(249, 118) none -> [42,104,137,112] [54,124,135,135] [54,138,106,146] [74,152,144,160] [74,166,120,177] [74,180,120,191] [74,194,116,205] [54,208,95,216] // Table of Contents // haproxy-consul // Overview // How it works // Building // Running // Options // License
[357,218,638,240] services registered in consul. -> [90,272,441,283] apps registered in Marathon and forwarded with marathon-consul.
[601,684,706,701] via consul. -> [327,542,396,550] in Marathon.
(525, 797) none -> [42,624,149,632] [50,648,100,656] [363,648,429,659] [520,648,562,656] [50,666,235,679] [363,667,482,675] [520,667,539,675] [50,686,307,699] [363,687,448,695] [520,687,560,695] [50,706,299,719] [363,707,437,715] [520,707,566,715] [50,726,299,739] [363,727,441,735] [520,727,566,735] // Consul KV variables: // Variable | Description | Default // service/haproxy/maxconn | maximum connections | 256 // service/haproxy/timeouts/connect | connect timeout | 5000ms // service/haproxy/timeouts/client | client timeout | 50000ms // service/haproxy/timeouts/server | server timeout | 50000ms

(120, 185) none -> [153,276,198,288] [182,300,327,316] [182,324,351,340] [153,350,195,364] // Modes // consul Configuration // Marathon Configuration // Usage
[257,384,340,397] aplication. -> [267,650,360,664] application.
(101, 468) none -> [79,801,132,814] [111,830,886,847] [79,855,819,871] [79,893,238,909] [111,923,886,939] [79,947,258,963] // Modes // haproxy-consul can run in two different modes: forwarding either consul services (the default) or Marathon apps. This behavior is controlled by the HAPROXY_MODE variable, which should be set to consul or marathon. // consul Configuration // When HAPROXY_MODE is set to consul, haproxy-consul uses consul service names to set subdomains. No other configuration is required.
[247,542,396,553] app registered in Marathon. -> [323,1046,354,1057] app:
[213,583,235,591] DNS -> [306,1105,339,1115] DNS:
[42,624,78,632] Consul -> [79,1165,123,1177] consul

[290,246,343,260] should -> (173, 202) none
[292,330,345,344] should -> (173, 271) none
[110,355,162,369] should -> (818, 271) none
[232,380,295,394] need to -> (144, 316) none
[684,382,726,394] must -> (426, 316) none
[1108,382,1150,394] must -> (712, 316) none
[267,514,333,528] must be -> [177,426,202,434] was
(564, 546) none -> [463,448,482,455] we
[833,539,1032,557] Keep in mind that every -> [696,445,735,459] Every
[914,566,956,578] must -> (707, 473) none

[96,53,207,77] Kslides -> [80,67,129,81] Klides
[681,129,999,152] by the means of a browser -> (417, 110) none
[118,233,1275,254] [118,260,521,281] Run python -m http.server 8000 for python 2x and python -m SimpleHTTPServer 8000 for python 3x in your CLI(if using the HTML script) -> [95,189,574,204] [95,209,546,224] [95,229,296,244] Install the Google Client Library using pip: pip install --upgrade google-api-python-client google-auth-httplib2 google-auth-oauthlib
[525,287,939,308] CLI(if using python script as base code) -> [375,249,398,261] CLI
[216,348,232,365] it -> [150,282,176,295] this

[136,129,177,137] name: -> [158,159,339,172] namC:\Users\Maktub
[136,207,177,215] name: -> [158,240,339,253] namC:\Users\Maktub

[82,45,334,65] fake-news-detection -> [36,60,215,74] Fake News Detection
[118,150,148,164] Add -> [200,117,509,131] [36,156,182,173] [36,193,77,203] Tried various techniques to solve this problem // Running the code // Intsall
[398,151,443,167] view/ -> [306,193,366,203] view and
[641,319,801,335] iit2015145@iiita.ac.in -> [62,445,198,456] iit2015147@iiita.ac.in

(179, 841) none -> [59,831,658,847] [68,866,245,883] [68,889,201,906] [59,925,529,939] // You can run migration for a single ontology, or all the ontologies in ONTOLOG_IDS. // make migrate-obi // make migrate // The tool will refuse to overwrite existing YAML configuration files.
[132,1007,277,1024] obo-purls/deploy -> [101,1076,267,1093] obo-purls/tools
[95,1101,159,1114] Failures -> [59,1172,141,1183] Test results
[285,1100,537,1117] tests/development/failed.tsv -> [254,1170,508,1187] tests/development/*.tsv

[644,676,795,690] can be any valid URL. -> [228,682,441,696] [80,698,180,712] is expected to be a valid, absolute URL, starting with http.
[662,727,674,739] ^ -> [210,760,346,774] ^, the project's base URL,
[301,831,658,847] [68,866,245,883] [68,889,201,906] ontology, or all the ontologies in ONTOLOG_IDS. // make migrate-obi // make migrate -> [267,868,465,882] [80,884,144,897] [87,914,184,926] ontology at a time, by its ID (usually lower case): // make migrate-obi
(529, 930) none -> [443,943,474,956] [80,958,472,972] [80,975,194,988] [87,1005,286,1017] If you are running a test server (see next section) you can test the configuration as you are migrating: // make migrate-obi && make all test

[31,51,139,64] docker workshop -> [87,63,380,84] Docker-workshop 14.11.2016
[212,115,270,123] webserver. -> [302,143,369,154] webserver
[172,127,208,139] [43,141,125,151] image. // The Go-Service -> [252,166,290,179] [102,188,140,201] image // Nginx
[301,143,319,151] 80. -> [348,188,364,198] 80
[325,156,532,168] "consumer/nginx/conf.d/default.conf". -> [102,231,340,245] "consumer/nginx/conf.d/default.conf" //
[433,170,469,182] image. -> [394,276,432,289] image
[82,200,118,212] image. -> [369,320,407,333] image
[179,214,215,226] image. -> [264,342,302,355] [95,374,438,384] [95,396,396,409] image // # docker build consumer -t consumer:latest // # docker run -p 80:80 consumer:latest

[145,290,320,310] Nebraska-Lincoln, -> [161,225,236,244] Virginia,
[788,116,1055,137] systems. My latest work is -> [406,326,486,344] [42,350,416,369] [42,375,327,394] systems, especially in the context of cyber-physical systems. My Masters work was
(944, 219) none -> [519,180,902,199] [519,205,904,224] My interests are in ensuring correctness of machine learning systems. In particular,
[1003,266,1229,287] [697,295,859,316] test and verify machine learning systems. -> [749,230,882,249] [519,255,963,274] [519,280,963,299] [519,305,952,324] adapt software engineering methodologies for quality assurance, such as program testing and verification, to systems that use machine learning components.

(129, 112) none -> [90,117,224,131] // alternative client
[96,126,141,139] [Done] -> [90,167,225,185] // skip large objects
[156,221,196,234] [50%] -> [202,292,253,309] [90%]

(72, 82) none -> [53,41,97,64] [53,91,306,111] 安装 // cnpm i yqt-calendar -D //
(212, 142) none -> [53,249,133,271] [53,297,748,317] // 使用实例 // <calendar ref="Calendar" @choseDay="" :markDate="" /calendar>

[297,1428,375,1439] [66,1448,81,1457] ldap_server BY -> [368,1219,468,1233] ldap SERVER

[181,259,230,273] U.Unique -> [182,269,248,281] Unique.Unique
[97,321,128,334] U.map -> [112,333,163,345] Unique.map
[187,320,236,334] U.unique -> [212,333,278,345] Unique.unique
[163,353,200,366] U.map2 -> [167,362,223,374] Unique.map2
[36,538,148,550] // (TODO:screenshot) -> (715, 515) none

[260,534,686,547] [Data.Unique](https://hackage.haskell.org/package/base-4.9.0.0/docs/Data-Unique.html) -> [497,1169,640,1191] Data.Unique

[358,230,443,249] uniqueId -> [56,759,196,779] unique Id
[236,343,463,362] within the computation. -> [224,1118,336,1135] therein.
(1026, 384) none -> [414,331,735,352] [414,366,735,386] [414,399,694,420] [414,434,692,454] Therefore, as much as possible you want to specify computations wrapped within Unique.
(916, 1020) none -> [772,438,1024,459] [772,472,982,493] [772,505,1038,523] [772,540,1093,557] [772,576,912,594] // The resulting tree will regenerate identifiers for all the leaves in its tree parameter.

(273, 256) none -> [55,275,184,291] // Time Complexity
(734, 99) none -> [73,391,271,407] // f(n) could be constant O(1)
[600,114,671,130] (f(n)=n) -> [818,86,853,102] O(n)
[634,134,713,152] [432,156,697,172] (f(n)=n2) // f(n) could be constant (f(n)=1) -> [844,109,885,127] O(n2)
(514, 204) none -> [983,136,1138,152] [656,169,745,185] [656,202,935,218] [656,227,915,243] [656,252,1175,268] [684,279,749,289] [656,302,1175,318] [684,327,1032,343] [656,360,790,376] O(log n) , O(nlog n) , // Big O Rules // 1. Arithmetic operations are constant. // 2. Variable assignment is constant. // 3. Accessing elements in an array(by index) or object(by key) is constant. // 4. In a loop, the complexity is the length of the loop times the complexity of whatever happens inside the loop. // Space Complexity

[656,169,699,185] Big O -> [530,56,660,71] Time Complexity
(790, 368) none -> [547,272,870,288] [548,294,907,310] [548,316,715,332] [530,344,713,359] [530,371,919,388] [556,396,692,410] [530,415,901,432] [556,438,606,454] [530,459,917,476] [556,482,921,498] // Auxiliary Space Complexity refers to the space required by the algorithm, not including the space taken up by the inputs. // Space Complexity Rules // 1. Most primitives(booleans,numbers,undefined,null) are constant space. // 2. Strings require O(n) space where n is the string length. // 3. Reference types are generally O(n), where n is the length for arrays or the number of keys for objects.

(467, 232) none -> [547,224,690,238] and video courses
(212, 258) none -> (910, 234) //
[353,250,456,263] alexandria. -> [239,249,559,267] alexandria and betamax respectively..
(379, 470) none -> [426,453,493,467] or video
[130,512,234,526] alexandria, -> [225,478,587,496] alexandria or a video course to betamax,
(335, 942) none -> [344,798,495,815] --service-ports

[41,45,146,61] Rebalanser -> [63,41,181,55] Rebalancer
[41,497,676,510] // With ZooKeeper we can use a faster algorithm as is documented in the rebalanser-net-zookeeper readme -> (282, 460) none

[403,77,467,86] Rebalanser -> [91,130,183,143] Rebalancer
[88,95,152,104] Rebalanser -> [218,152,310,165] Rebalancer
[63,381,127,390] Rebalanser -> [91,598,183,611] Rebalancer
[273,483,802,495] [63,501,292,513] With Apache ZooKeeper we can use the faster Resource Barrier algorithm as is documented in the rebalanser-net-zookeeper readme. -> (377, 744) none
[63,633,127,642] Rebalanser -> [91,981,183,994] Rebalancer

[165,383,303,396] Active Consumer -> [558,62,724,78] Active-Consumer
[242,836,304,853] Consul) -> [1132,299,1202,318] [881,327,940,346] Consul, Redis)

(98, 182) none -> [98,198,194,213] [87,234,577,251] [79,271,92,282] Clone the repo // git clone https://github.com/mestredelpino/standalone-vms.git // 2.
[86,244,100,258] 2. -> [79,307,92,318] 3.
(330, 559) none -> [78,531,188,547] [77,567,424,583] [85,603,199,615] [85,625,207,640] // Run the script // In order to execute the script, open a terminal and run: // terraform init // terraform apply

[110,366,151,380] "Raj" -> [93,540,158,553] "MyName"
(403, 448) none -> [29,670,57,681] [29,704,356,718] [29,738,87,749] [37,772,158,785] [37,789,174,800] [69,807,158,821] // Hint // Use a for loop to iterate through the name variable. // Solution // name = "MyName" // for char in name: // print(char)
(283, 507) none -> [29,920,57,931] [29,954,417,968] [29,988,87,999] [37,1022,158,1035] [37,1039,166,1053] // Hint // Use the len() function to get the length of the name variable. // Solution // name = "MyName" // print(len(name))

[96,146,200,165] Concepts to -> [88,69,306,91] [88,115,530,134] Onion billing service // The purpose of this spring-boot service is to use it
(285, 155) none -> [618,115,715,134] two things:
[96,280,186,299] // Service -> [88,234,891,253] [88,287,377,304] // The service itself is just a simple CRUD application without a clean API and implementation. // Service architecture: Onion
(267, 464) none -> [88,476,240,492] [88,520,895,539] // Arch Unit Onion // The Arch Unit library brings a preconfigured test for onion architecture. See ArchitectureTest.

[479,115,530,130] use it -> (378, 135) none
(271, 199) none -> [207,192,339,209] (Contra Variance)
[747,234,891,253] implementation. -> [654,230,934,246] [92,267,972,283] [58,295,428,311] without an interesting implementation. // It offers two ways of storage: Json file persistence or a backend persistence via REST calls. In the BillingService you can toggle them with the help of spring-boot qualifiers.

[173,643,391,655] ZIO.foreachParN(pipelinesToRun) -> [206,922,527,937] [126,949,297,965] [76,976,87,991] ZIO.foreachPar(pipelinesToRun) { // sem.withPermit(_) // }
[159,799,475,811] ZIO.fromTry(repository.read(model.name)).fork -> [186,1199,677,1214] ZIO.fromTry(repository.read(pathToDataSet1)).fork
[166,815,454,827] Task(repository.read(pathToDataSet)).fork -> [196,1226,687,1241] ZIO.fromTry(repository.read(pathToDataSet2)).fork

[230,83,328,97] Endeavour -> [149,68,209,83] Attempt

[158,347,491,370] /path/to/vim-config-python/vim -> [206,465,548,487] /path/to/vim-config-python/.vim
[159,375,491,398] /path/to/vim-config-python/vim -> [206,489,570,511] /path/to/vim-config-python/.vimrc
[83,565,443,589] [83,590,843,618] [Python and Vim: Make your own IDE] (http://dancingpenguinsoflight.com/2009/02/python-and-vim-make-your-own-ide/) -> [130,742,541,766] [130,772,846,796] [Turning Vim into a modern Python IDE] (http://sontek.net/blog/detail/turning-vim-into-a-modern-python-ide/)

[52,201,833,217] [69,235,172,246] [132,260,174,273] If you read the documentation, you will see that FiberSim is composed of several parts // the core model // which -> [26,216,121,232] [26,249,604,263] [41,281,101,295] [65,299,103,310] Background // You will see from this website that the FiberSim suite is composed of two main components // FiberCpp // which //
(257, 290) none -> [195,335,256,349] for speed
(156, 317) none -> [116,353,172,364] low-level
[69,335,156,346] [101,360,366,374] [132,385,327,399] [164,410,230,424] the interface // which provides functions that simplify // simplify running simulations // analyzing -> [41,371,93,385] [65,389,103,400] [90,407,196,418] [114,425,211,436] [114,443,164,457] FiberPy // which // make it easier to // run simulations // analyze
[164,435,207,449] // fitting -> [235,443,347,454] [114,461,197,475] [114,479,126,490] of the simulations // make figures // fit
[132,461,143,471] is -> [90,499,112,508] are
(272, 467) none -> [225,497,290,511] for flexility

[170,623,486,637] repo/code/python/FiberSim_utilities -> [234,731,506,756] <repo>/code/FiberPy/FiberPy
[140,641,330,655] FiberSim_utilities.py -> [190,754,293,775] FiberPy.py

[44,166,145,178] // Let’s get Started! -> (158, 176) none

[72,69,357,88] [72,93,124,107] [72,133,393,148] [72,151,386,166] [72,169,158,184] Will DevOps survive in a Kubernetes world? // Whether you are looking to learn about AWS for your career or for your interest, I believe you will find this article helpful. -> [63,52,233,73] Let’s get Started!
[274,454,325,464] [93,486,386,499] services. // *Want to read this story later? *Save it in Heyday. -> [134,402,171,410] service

● **Try it**
Retype the entries exactly from the first line, stopping after the line with "[1108,382,1150,394] must -> (712, 316) none".

● **Task answer**
(249, 118) none -> [42,104,137,112] [54,124,135,135] [54,138,106,146] [74,152,144,160] [74,166,120,177] [74,180,120,191] [74,194,116,205] [54,208,95,216] // Table of Contents // haproxy-consul // Overview // How it works // Building // Running // Options // License
[357,218,638,240] services registered in consul. -> [90,272,441,283] apps registered in Marathon and forwarded with marathon-consul.
[601,684,706,701] via consul. -> [327,542,396,550] in Marathon.
(525, 797) none -> [42,624,149,632] [50,648,100,656] [363,648,429,659] [520,648,562,656] [50,666,235,679] [363,667,482,675] [520,667,539,675] [50,686,307,699] [363,687,448,695] [520,687,560,695] [50,706,299,719] [363,707,437,715] [520,707,566,715] [50,726,299,739] [363,727,441,735] [520,727,566,735] // Consul KV variables: // Variable | Description | Default // service/haproxy/maxconn | maximum connections | 256 // service/haproxy/timeouts/connect | connect timeout | 5000ms // service/haproxy/timeouts/client | client timeout | 50000ms // service/haproxy/timeouts/server | server timeout | 50000ms

(120, 185) none -> [153,276,198,288] [182,300,327,316] [182,324,351,340] [153,350,195,364] // Modes // consul Configuration // Marathon Configuration // Usage
[257,384,340,397] aplication. -> [267,650,360,664] application.
(101, 468) none -> [79,801,132,814] [111,830,886,847] [79,855,819,871] [79,893,238,909] [111,923,886,939] [79,947,258,963] // Modes // haproxy-consul can run in two different modes: forwarding either consul services (the default) or Marathon apps. This behavior is controlled by the HAPROXY_MODE variable, which should be set to consul or marathon. // consul Configuration // When HAPROXY_MODE is set to consul, haproxy-consul uses consul service names to set subdomains. No other configuration is required.
[247,542,396,553] app registered in Marathon. -> [323,1046,354,1057] app:
[213,583,235,591] DNS -> [306,1105,339,1115] DNS:
[42,624,78,632] Consul -> [79,1165,123,1177] consul

[290,246,343,260] should -> (173, 202) none
[292,330,345,344] should -> (173, 271) none
[110,355,162,369] should -> (818, 271) none
[232,380,295,394] need to -> (144, 316) none
[684,382,726,394] must -> (426, 316) none
[1108,382,1150,394] must -> (712, 316) none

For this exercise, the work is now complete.